Here’s today’s micro case study.

I’m working on some ads that promote a giveaway for free tickets to a popular local event. This promotion is generally popular, but in the end, the campaign is a marketing cost. So it’s paramount we get favorable CPC’s on the promo.

The events themselves are popular, and they’re on for a short time. This means there isn’t too much competition for clicks. But there is some. And Google as you know has tweaked Quality Score so that relevance affects “both eligibility and position in the auction.” That means if you don’t optimize, you’ll pay a de facto reserve price (higher than you would like) to get significant click volume. In any case, we generally get aggregate CTR’s above 10% for this campaign across our mix of keywords. The question is: how far above 10%?

  • Ad Headline 1: Contains the name of the event and crams in another word (forced abbreviation due to space limitations) that aims to explain the promo a bit better. CTR: the worst of the lot at just under 11%.
  • Ad Headline 2: Contains the name of the event plus the seasonal designation “Fall”. About 13% CTR.
  • Ad Headline 3: Just contains the name of the event. CTR is 15.6%. There are high volumes so this result is statistically significant.

The body copy is optimized, as well. So is the display URL.

This is a bit of an unusual auction (less competitive than some, with our type of promotion gaining an unusual level of interest) in that there are significant rewards in the form of bargain CPC’s if you crack this CTR nut in the first couple of days leading up to the event, and score a significant number of 10/10 Quality Scores in the ad group.

Roughly, the winning-ad’s CTR (the ROI outcomes are generally equal) ultimately leads to a 50% lower cost per action on the promotion as compared with the worst ad, or 25% lower compared with the second-best ad. That’s taking an already-optimized methodology and approach and tweaking it just a bit. Why is this so good? Well, the very best performer is getting us clicks in the range of 5-10 cents on some keywords. That’s the kind of performance you  would often get in 2002, but rarely see today.

For a novice, you can forget it. The CPA’s on this clever campaign would never be economic – they’d be 5X what we’re getting and the campaign would be declared a bust.

Once the research is done, the process is repeatable. Future campaigns build on this data asset and are, in some sense, pre-optimized, needing only a bit of tweaking.
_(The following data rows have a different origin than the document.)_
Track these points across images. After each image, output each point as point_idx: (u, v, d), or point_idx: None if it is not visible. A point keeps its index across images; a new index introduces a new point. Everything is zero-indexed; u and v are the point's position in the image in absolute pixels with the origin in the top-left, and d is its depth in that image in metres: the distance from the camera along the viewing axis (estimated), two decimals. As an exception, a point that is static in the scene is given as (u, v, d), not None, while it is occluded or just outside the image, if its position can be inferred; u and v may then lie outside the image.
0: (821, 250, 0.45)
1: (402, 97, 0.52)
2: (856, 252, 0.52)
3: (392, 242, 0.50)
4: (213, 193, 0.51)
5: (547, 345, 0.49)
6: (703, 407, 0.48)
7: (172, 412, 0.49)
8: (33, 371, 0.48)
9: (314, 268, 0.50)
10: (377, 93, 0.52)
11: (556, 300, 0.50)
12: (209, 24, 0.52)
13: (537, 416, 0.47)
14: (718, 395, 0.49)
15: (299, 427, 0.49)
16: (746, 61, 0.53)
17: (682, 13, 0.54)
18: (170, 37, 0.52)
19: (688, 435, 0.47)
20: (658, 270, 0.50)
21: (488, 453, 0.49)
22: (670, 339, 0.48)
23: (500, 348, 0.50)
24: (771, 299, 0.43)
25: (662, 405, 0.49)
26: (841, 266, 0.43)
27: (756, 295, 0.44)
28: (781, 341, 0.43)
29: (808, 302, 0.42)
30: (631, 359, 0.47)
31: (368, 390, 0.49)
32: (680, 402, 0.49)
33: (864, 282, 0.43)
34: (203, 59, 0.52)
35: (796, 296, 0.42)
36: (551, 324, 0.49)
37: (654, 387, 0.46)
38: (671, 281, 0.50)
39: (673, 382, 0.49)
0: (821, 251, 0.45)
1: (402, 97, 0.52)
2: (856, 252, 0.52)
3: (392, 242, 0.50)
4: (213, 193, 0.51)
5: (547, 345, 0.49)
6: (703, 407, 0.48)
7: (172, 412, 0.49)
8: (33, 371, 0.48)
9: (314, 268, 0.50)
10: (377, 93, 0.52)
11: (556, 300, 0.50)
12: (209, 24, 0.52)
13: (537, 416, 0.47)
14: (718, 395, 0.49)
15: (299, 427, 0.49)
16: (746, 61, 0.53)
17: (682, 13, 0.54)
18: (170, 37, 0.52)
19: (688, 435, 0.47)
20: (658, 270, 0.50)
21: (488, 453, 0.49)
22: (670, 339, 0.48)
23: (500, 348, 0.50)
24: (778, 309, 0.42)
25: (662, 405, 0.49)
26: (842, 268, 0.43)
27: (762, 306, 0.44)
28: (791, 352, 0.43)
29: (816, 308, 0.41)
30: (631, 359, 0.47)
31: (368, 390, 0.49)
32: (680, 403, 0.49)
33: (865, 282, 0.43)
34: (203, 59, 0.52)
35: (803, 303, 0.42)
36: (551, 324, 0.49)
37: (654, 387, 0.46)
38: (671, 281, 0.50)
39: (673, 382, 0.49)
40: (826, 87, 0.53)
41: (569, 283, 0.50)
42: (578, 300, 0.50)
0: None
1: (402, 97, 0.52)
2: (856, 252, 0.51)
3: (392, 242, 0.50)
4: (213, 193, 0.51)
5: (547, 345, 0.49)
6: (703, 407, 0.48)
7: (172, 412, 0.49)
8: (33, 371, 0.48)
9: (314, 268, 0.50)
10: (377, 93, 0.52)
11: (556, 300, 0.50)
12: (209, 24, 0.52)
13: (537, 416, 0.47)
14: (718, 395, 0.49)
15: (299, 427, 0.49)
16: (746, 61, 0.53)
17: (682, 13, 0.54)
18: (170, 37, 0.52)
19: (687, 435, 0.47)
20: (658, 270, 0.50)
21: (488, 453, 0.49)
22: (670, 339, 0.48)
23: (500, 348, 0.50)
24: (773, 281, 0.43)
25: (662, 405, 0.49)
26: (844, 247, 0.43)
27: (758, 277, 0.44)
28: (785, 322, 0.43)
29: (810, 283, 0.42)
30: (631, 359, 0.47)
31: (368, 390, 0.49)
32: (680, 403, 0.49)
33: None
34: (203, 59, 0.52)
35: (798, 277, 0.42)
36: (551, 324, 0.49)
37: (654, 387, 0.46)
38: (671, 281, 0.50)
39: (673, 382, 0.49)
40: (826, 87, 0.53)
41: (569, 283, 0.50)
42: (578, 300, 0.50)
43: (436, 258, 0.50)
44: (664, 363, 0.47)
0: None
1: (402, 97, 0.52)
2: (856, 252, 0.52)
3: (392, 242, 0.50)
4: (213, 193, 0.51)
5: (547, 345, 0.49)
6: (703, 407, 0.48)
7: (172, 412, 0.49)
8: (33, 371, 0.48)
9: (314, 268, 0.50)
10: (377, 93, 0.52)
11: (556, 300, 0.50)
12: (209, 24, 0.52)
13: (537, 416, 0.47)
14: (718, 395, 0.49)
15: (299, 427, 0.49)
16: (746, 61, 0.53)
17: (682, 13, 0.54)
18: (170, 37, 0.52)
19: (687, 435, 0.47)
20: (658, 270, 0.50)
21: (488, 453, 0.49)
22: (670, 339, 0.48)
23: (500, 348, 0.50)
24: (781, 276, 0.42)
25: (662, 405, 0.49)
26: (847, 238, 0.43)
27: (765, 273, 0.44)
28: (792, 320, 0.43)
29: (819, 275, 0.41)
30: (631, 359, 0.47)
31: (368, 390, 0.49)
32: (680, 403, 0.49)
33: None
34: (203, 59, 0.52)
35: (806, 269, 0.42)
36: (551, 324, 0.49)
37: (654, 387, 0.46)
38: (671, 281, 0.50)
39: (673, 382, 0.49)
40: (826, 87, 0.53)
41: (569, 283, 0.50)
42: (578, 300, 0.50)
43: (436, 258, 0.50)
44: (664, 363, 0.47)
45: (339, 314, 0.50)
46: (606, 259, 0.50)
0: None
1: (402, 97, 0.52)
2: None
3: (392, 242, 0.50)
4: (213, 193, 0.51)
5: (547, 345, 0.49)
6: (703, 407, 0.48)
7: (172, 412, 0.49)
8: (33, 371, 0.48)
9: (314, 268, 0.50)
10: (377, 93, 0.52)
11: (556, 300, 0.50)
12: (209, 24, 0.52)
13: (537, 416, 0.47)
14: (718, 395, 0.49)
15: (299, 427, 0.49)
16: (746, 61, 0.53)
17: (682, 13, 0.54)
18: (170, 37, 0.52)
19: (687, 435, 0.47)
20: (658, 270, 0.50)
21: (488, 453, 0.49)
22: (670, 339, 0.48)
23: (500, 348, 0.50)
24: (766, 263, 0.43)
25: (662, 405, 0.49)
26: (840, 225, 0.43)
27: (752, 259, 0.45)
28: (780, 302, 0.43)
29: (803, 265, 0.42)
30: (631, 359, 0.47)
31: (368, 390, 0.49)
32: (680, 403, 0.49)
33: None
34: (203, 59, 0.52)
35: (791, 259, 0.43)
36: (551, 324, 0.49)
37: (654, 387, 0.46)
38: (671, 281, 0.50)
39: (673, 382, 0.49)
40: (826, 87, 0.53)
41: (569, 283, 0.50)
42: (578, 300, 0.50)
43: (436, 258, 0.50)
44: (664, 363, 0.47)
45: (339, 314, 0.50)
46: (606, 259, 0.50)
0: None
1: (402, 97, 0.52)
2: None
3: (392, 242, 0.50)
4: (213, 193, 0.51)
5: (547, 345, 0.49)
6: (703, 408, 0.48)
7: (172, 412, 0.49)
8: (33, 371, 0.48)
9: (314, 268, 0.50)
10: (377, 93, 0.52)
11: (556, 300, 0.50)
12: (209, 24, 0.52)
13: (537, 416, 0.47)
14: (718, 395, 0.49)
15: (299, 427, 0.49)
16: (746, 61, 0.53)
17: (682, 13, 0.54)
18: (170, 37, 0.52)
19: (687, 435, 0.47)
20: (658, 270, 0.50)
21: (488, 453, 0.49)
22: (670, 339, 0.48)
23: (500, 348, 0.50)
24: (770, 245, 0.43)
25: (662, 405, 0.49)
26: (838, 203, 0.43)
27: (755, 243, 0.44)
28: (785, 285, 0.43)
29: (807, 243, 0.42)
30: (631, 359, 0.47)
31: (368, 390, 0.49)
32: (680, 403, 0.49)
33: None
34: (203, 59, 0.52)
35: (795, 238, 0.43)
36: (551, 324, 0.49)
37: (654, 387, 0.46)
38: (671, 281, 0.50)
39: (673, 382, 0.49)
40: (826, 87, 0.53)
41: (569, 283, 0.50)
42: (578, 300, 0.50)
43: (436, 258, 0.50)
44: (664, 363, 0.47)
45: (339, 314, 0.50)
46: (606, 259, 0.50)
That’s why testing matters. That’s why knowing how and what to test matters.

That’s why Media Buyer 1.0 is obsolete.

And what is the substantive takeaway from this test, in terms of user response? It’s clear. The addition of the word Fall was distracting and puzzling to enough users that it cost us significant response. And what many would never have known or guessed: the addition of a relatively innocuous and seemingly helpful abbreviated word in the headline was pretty much disastrous to response, leading to a 38% worse CTR, and ultimately to higher CPC’s as a result.